Winter Wheat by Mildred Walker


Golden Afternoon by Thomas George Sotter, 1935

Recently a friend asked me which country I would most like to visit and I answered Montana. Winter Wheat by Mildred Walker gave me a chance to go. Written in 1944, the book tells the story of a young woman and her experiences in love and work. She is the daughter of a rancher transplanted from Vermont after marrying a Russian peasant girl he had met when wounded in Archangel, Russia, at the end of World War I. His New England family did not take kindly to Anna and to escape the wounds of disapproval and unkindness, the two took up an offer of free land and moved to Montana to try a living as dry land wheat farmers.

Written in the first person by the couple's young daughter and only child, Ellen, Winter Wheat is a medley of love stories: the young love between Ellen and her fiance Gil, whom she meets in her first year at college; the subterranean love of her parents for each other; her parents' love for Ellen; and the love of a young widower for his young son, a family that Ellen comes to know when she spends a half year teaching in a one-room schoolhouse far out in the prairie.

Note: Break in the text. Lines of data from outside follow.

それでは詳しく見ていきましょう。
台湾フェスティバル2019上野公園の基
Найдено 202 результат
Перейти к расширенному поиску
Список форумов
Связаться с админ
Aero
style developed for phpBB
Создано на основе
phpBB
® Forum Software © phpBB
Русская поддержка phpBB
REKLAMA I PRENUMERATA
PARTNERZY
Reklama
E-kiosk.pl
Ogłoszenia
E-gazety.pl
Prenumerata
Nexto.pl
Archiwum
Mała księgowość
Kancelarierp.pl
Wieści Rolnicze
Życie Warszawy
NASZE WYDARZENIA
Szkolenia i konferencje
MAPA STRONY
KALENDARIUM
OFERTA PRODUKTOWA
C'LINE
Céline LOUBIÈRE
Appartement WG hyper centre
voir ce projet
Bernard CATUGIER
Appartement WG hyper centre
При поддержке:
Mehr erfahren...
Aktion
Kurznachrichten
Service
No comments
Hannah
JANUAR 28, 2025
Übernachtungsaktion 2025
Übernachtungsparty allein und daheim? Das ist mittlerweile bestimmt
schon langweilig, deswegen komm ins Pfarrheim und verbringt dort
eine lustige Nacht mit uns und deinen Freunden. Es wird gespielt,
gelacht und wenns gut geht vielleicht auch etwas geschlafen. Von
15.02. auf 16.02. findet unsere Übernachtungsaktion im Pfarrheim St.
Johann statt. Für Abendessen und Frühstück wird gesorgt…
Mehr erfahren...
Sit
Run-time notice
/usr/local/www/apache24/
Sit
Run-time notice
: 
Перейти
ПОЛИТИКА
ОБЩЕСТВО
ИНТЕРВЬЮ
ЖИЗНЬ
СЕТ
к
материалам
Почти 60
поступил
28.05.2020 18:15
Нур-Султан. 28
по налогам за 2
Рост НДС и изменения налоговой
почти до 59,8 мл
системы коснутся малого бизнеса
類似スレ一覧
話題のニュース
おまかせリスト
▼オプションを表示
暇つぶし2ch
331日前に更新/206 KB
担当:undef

The other love that fills the book is Ellen's love of the sky and land of Montana. Walker's descriptions of the terrain are the constant frame of the story and give an Easterner like me a sense of what it must be like to see such a big sky and open land. Walker herself was, like me, raised in Philadelphia. She moved out West with her husband, a medical doctor. Perhaps it takes an Easterner to appreciate the gigantic vistas of the West, since for the most part we are hemmed in by hills and trees.

Mrs. Walker also makes us acutely aware of the way in which the extreme hard work and isolation--the lack of leisure or luxury--for those who eeked out a living on the prairie could lead to a kind of de-culturation, in comparison to life in the East--a fact of life that many Western wives, mothers, and teachers such as Ellen fought to overcome.

This is the first book I have ever read of Mildred Walker's, and I intend to read more. I found that she examined real life, described the real work of ranching and school-teaching. Nothing was tied up in a neat and facile bow; the story bears a greater resemblance to the uncertainties, confusions, and discoveries of real life, and with the miracle of the land and its fruit.

1 comment:

Anonymous said...

Have you read Hannah Coulter by Wendell Berry? You might like it, Hannah as an old lady remembers her life and the "membership" of all her loved ones and their shared lives.